他にも元は3種類だったフレーバーも小さな子供から大人まで楽しめるようにコーヒーやいちご、ミルクなどのフレーバーが加えられたりされていて、商品そのものを大きく変えることなくとも、商品をよりよくする方法は沢山あって段々と売れなくなってしまっていた商品でも人々に受け入れられることができるのだと希望も持てました。

 

○うなぎの寝床の「MONPE」

〔画:大木澪〕

 うなぎの寝床さんは九州筑後のものづくりを伝えるアンテナショップとして2012年にお店をオープンされ、「つくりて」と「つかいて」の間に立ち

地域文化商社として地域文化を継続させるために経済的な領域を回す活動を行われています。

筑後地方では200年以上続く久留米絣(くるめがすり)という伝統工芸があり、昔からもんぺの生地が織られていました。

アメリカのジーンズが鉱夫のワークパンツから日常着に変化したようにもんぺも脳作業着から日常着に変化していく可能性があるのではないかと着方の提案や布の開発が始まりました。

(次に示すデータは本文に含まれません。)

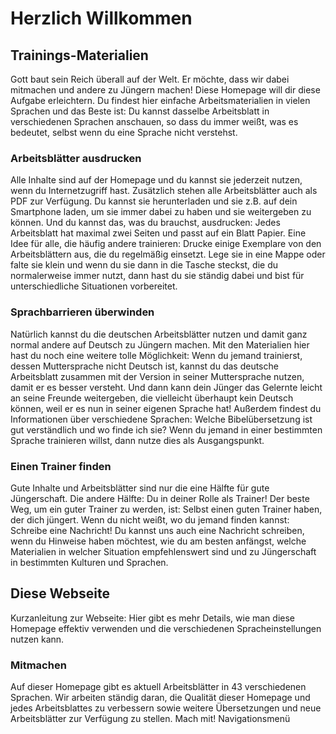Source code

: # Herzlich Willkommen

## Trainings-Materialien

Gott baut sein Reich überall auf der Welt. Er möchte, dass wir dabei mitmachen und andere zu Jüngern
machen! Diese Homepage will dir diese Aufgabe erleichtern. Du findest hier einfache
Arbeitsmaterialien in vielen Sprachen und das Beste ist: Du kannst dasselbe Arbeitsblatt in
verschiedenen Sprachen anschauen, so dass du immer weißt, was es bedeutet, selbst wenn du eine
Sprache nicht verstehst.

### Arbeitsblätter ausdrucken

Alle Inhalte sind auf der Homepage und du kannst sie jederzeit nutzen, wenn du Internetzugriff hast.
Zusätzlich stehen alle Arbeitsblätter auch als PDF zur Verfügung. Du kannst sie herunterladen und
sie z.B. auf dein Smartphone laden, um sie immer dabei zu haben und sie weitergeben zu können. Und
du kannst das, was du brauchst, ausdrucken: Jedes Arbeitsblatt hat maximal zwei Seiten und passt auf
ein Blatt Papier. Eine Idee für alle, die häufig andere trainieren: Drucke einige Exemplare von den
Arbeitsblättern aus, die du regelmäßig einsetzt. Lege sie in eine Mappe oder falte sie klein und
wenn du sie dann in die Tasche steckst, die du normalerweise immer nutzt, dann hast du sie ständig
dabei und bist für unterschiedliche Situationen vorbereitet.

### Sprachbarrieren überwinden

Natürlich kannst du die deutschen Arbeitsblätter nutzen und damit ganz normal andere auf Deutsch zu
Jüngern machen. Mit den Materialien hier hast du noch eine weitere tolle Möglichkeit: Wenn du jemand
trainierst, dessen Muttersprache nicht Deutsch ist, kannst du das deutsche Arbeitsblatt zusammen mit
der Version in seiner Muttersprache nutzen, damit er es besser versteht. Und dann kann dein Jünger
das Gelernte leicht an seine Freunde weitergeben, die vielleicht überhaupt kein Deutsch können, weil
er es nun in seiner eigenen Sprache hat!
Außerdem findest du Informationen über verschiedene Sprachen: Welche Bibelübersetzung ist gut
verständlich und wo finde ich sie? Wenn du jemand in einer bestimmten Sprache trainieren willst,
dann nutze dies als Ausgangspunkt.

### Einen Trainer finden

Gute Inhalte und Arbeitsblätter sind nur die eine Hälfte für gute Jüngerschaft. Die andere Hälfte:
Du in deiner Rolle als Trainer! Der beste Weg, um ein guter Trainer zu werden, ist: Selbst einen
guten Trainer haben, der dich jüngert. Wenn du nicht weißt, wo du jemand finden kannst: Schreibe
eine Nachricht! Du kannst uns auch eine Nachricht schreiben, wenn du Hinweise haben möchtest, wie du
am besten anfängst, welche Materialien in welcher Situation empfehlenswert sind und zu Jüngerschaft
in bestimmten Kulturen und Sprachen.

## Diese Webseite

Kurzanleitung zur Webseite: Hier gibt es mehr Details, wie man diese Homepage effektiv verwenden und
die verschiedenen Spracheinstellungen nutzen kann.

### Mitmachen

Auf dieser Homepage gibt es aktuell Arbeitsblätter in 43 verschiedenen Sprachen. Wir arbeiten
ständig daran, die Qualität dieser Homepage und jedes Arbeitsblattes zu verbessern sowie weitere
Übersetzungen und neue Arbeitsblätter zur Verfügung zu stellen. Mach mit!
Navigationsmenü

私ははじめもんぺに対して戦時ドラマで女性が履いている昔のズボンであるというイメージだったのですがうなぎの寝床さんのもんぺを見た時全くそんなイメージはなくむしろ現代的なとても履きやすいズボンだと感じました。

久留米絣の特徴である柔らかで丈夫な点を生かしておりジーパンのような硬さもなく現代の服に合わせやすい色柄を取り揃えているので現代でも買ってみたいと思われるような商品となったのでしょう。

 

 

どちらの商品も、元の魅力を最大限に生かしつつ現代のニーズにあった形や色合いそしてwebなどを使った積極的な発信をされていました。

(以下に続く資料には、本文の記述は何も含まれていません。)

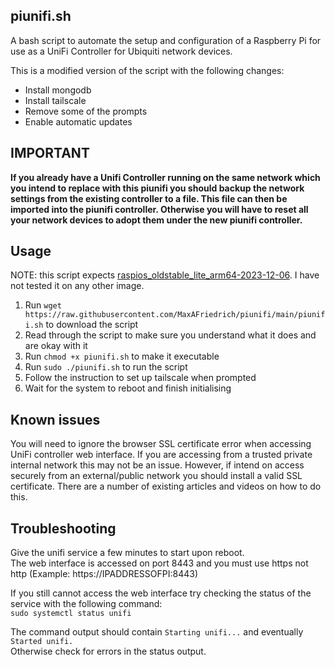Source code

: ## piunifi.sh

A bash script to automate the setup and configuration of a Raspberry Pi for use as a UniFi Controller for Ubiquiti network devices.

This is a modified version of the script with the following changes:

- Install mongodb
- Install tailscale
- Remove some of the prompts
- Enable automatic updates

## IMPORTANT  

**If you already have a Unifi Controller running on the same network which you intend to replace with this piunifi you should backup the network settings from the existing controller to a file. This file can then be imported into the piunifi controller. Otherwise you will have to reset all your network devices to adopt them under the new piunifi controller.**

## Usage

NOTE: this script expects [raspios_oldstable_lite_arm64-2023-12-06](https://downloads.raspberrypi.com/raspios_oldstable_lite_arm64/images/raspios_oldstable_lite_arm64-2023-12-06/). I have not tested it on any other image.

1. Run `wget https://raw.githubusercontent.com/MaxAFriedrich/piunifi/main/piunifi.sh` to download the script
2. Read through the script to make sure you understand what it does and are okay with it
3. Run `chmod +x piunifi.sh` to make it executable
4. Run `sudo ./piunifi.sh` to run the script
5. Follow the instruction to set up tailscale when prompted
6. Wait for the system to reboot and finish initialising

## Known issues

You will need to ignore the browser SSL certificate error when accessing UniFi controller web interface. If you are accessing from a trusted private internal network this may not be an issue. However, if intend on access securely from an external/public network you should install a valid SSL certificate. There are a number of existing articles and videos on how to do this.

## Troubleshooting

Give the unifi service a few minutes to start upon reboot.  
The web interface is accessed on port 8443 and you must use https not http (Example: https://IPADDRESSOFPI:8443)  

If you still cannot access the web interface try checking the status of the service with the following command:  
`sudo systemctl status unifi`

The command output should contain `Starting unifi...` and eventually `Started unifi.`  
Otherwise check for errors in the status output.
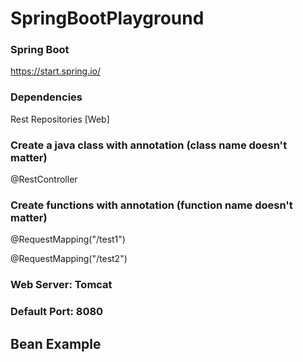# SpringBootPlayground

### Spring Boot
https://start.spring.io/

### Dependencies
Rest Repositories [Web]

### Create a java class with annotation (class name doesn't matter)
@RestController

### Create functions with annotation (function name doesn't matter)

@RequestMapping("/test1")

@RequestMapping("/test2")

### Web Server: Tomcat

### Default Port: 8080

## Bean Example
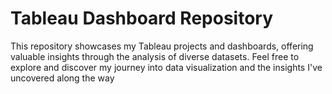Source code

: # Tableau Dashboard Repository
This repository showcases my Tableau projects and dashboards, offering valuable insights through the analysis of diverse datasets. Feel free to explore and discover my journey into data visualization and the insights I've uncovered along the way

伝統的に作られてきたものにはそれぞれ人々に愛されるような魅力を何か一つ持っているからこそ現代に合わせてやることでまた人々に愛される商品へと生まれ変わることができているのだなと感じました。

 

3.フィールドプログラムを終えて

 まち/ひと/しごとではとても近い距離で売り手や作り手の方とお話できる点がとても良かったです。ただ並べられた商品と文章を見るだけでは得られない魅力をより伝えることができるのだなとお話ができることの良さを実感しました。そして、こちらで出展されているお店はほぼ全てオシャレで見やすいwebサイトを立ち上げているということに気づき高齢者の多いものづくりの現場で疎遠になりがちなwebサイトはやはりネット社会である現代を生き残るには重要なのだなと実感しました。

 伝統工芸は需要の低下以外にも従事者の高齢化や後継者不足などまだまだ多くの問題を残していますがRENEWのような取り組みがもっと広がり多くの若者に伝統工芸の魅力を伝えていくことで後継者が増えてほしいと感じました。